It’s now a core slice of the Google login pie, and you will absolutely have to try a slice.
What has changed?
Google accounts have a whole variety of safety measures to keep would-be compromisers out. If someone manages to obtain your password and tries to sign in as you, Google runs some checks. If they flag certain unusual activity, such as logins from another country, they’ll request additional verification.
Is this a problem?
There’s one school of security thinking which is a little like security nihilism. Essentially, everything is a threat and we must reduce the attack surface. Okay, fine. The problem is, for some, this turns into a game of “remove absolutely everything from the device.” At what point do we stop and look in wonder at our expensive, utterly non-functional box?

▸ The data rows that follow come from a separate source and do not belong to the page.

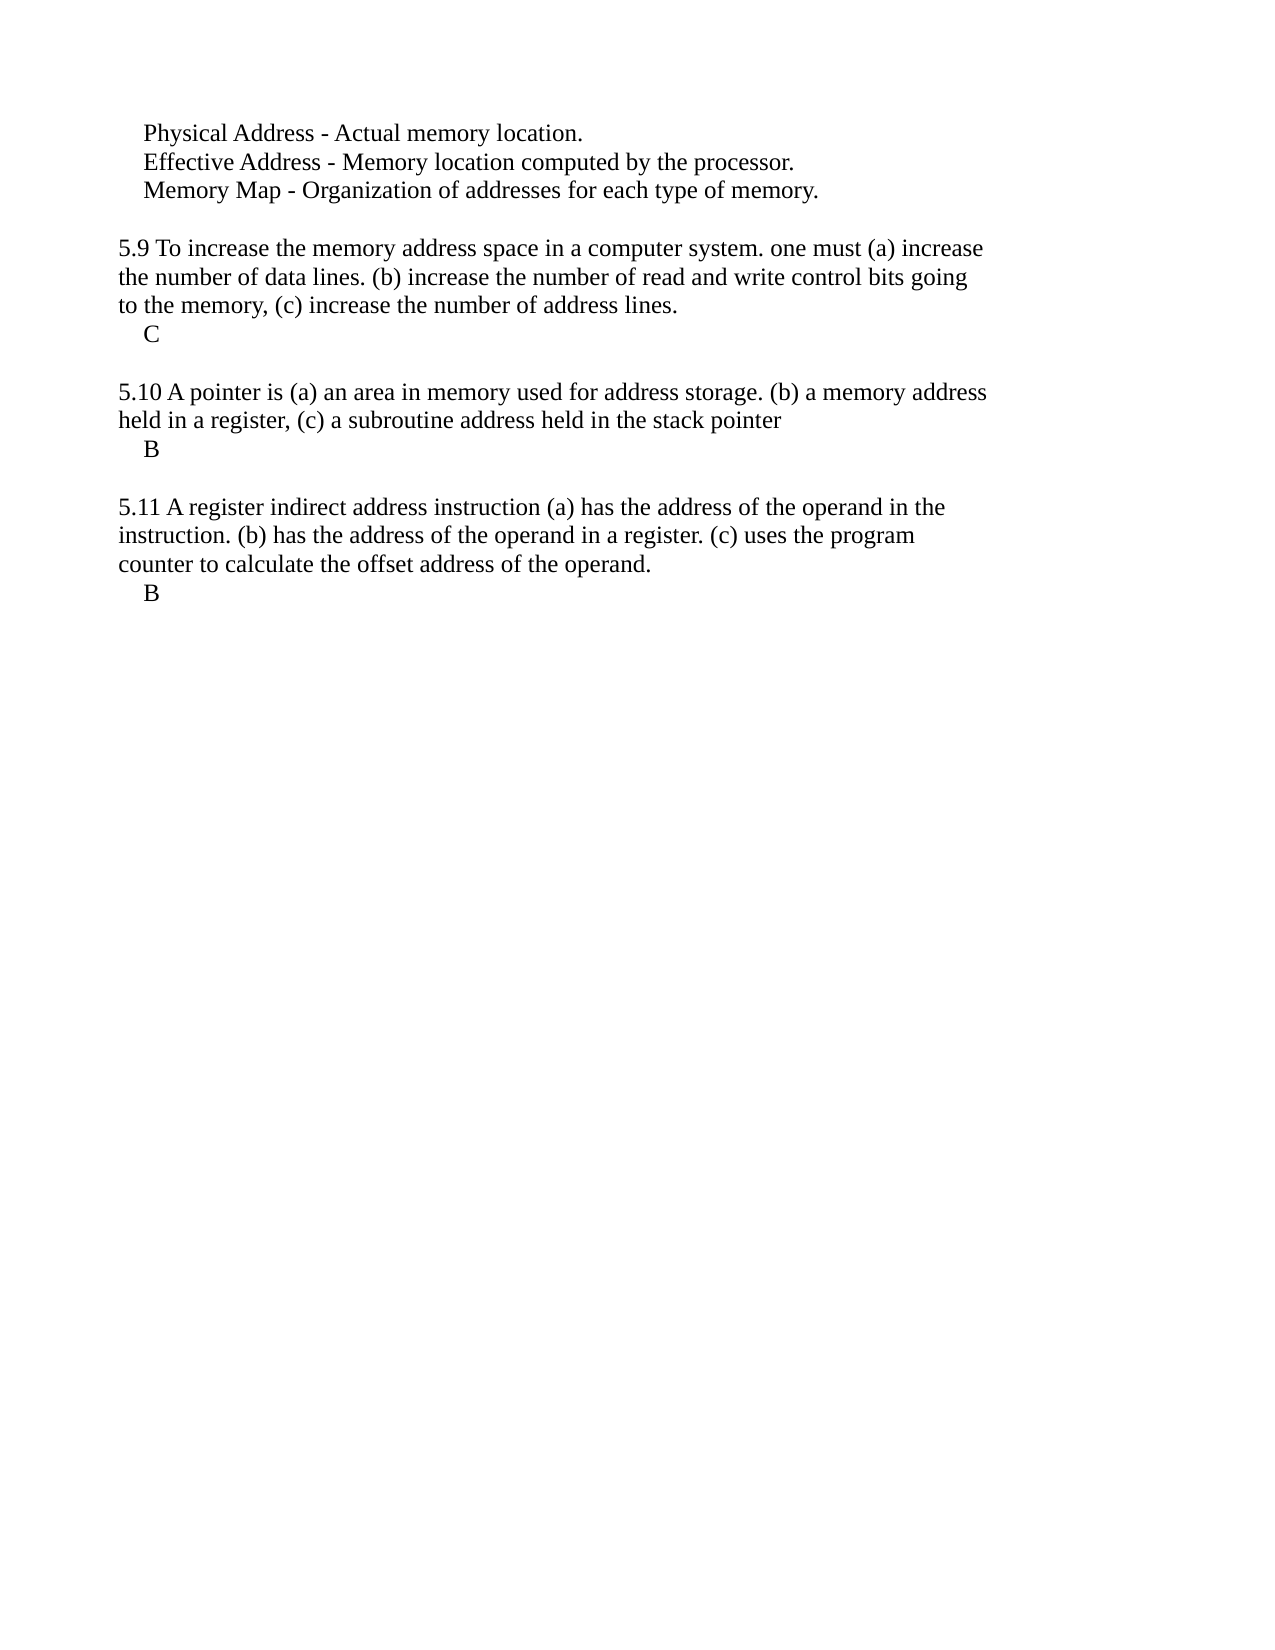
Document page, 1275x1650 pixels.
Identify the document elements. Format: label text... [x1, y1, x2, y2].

text held in a register, (c) a subroutine address held in the stack pointer [118, 406, 1157, 434]
text 5.10 A pointer is (a) an area in memory used for address storage. (b) a memory address [118, 377, 1157, 406]
text 5.9 To increase the memory address space in a computer system. one must (a) increase [118, 233, 1157, 262]
text to the memory, (c) increase the number of address lines. [118, 291, 1157, 319]
text Memory Map - Organization of addresses for each type of memory. [118, 176, 1157, 204]
text B [118, 434, 1157, 463]
text C [118, 319, 1157, 348]
text Physical Address - Actual memory location. [118, 118, 1157, 147]
text Effective Address - Memory location computed by the processor. [118, 147, 1157, 176]
text instruction. (b) has the address of the operand in a register. (c) uses the program [118, 521, 1157, 549]
text 5.11 A register indirect address instruction (a) has the address of the operand in the [118, 492, 1157, 521]
text the number of data lines. (b) increase the number of read and write control bits going [118, 262, 1157, 291]
text counter to calculate the offset address of the operand. [118, 549, 1157, 578]
text B [118, 578, 1157, 607]
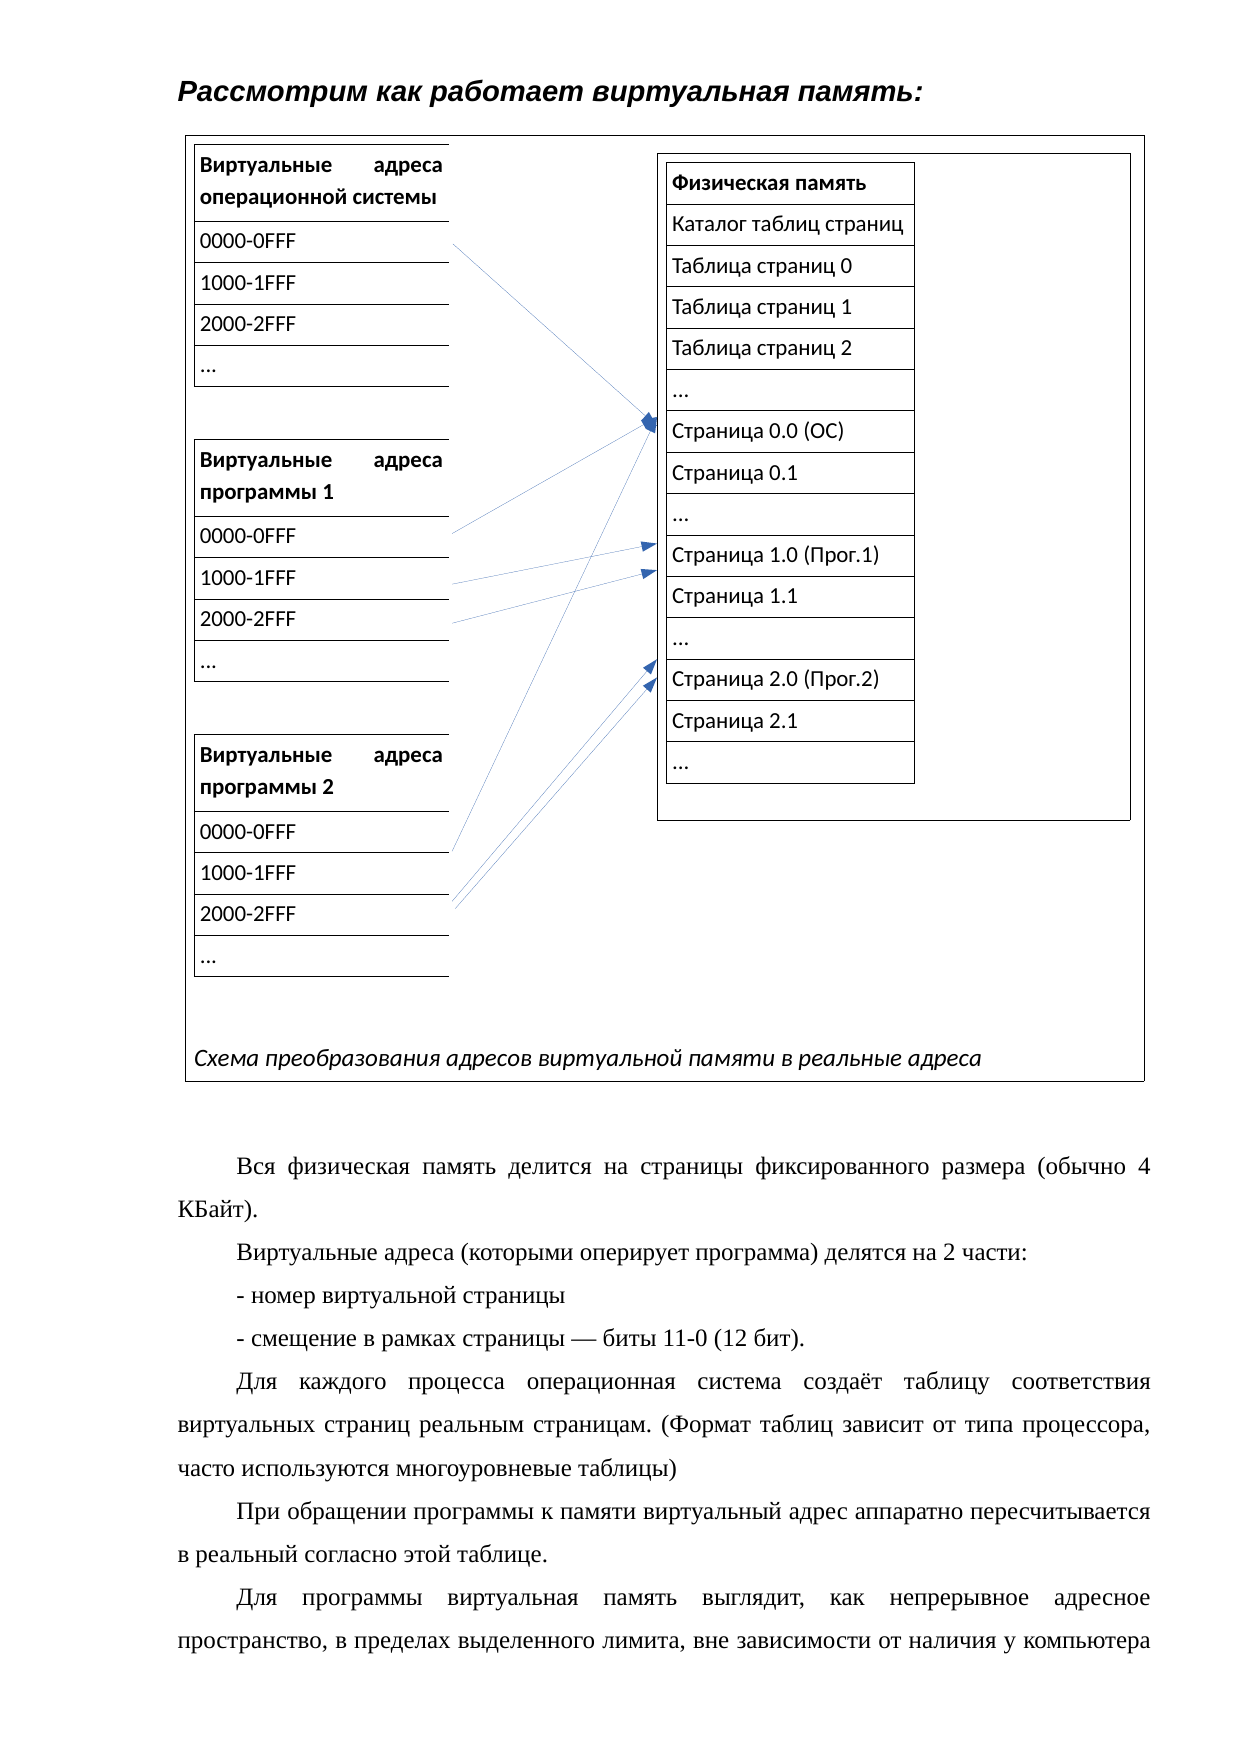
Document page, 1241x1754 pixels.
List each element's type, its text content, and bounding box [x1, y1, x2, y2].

table_cell ... [667, 742, 914, 783]
table_header Виртуальные адреса программы 1 [195, 440, 448, 516]
table_cell 2000-2FFF [195, 600, 448, 640]
table_cell ... [667, 370, 914, 410]
table_cell Страница 1.0 (Прог.1) [667, 536, 914, 576]
text - номер виртуальной страницы [177, 1280, 1152, 1309]
table_cell 1000-1FFF [195, 853, 448, 894]
table_cell 1000-1FFF [195, 558, 448, 598]
table_cell 2000-2FFF [195, 305, 448, 345]
table_cell ... [667, 494, 914, 534]
text Вся физическая память делится на страницы фиксированного размера (обычно 4 КБайт). [177, 1151, 1152, 1223]
table_cell ... [195, 346, 448, 386]
table_cell Каталог таблиц страниц [667, 205, 914, 245]
text Схема преобразования адресов виртуальной памяти в реальные адреса [194, 1042, 1135, 1072]
table_cell ... [667, 618, 914, 658]
subtitle Рассмотрим как работает виртуальная память: [177, 74, 1152, 107]
table_header Виртуальные адреса программы 2 [195, 735, 448, 811]
table_cell Страница 1.1 [667, 577, 914, 617]
table_cell Страница 2.0 (Прог.2) [667, 660, 914, 700]
table_cell Страница 2.1 [667, 701, 914, 741]
table_cell 0000-0FFF [195, 222, 448, 262]
text Для программы виртуальная память выглядит, как непрерывное адресное пространство, в пределах выделенного лимита, вне зависимости от наличия у компьютера [177, 1582, 1152, 1654]
table_cell ... [195, 641, 448, 681]
table_cell Страница 0.0 (ОС) [667, 411, 914, 452]
table_cell 0000-0FFF [195, 812, 448, 852]
table_cell [658, 154, 1130, 820]
table_cell 0000-0FFF [195, 517, 448, 557]
text При обращении программы к памяти виртуальный адрес аппаратно пересчитывается в реальный согласно этой таблице. [177, 1496, 1152, 1568]
table_cell Таблица страниц 2 [667, 329, 914, 369]
table_header Виртуальные адреса операционной системы [195, 145, 448, 221]
table_cell ... [195, 936, 448, 976]
table_cell 2000-2FFF [195, 895, 448, 935]
text Для каждого процесса операционная система создаёт таблицу соответствия виртуальных страниц реальным страницам. (Формат таблиц зависит от типа процессора, часто используются многоуровневые таблицы) [177, 1366, 1152, 1481]
table_cell Страница 0.1 [667, 453, 914, 493]
table_cell Таблица страниц 0 [667, 246, 914, 286]
text Виртуальные адреса (которыми оперирует программа) делятся на 2 части: [177, 1237, 1152, 1266]
table_cell 1000-1FFF [195, 263, 448, 303]
text - смещение в рамках страницы — биты 11-0 (12 бит). [177, 1323, 1152, 1352]
table_cell Таблица страниц 1 [667, 287, 914, 328]
table_header Физическая память [667, 163, 914, 204]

The Sun has the blocker fired directly into its heart, that’s what. If you want to strip out the functionality of browsers, there is always going to be a price to pay. For example, the earliest ad blocker/script blocker tools often made everything nigh on unusable. Thankfully, ad blockers have stepped up their game and are now part of a healthy, balanced cybersecurity hygiene routine.
Good news, the choice is easy
As was mentioned on the Daily Swig blog, surfers such as those using TOR are likely to be the most impacted. If you’re on TOR and trying to use Google services, you may have to force yourself to switch. If you still won’t use an alternate browser for Googling, perhaps ultimately, you may have to find another provider.
For everyone else, this is a good thing and will help keep your accounts more secure in the long run.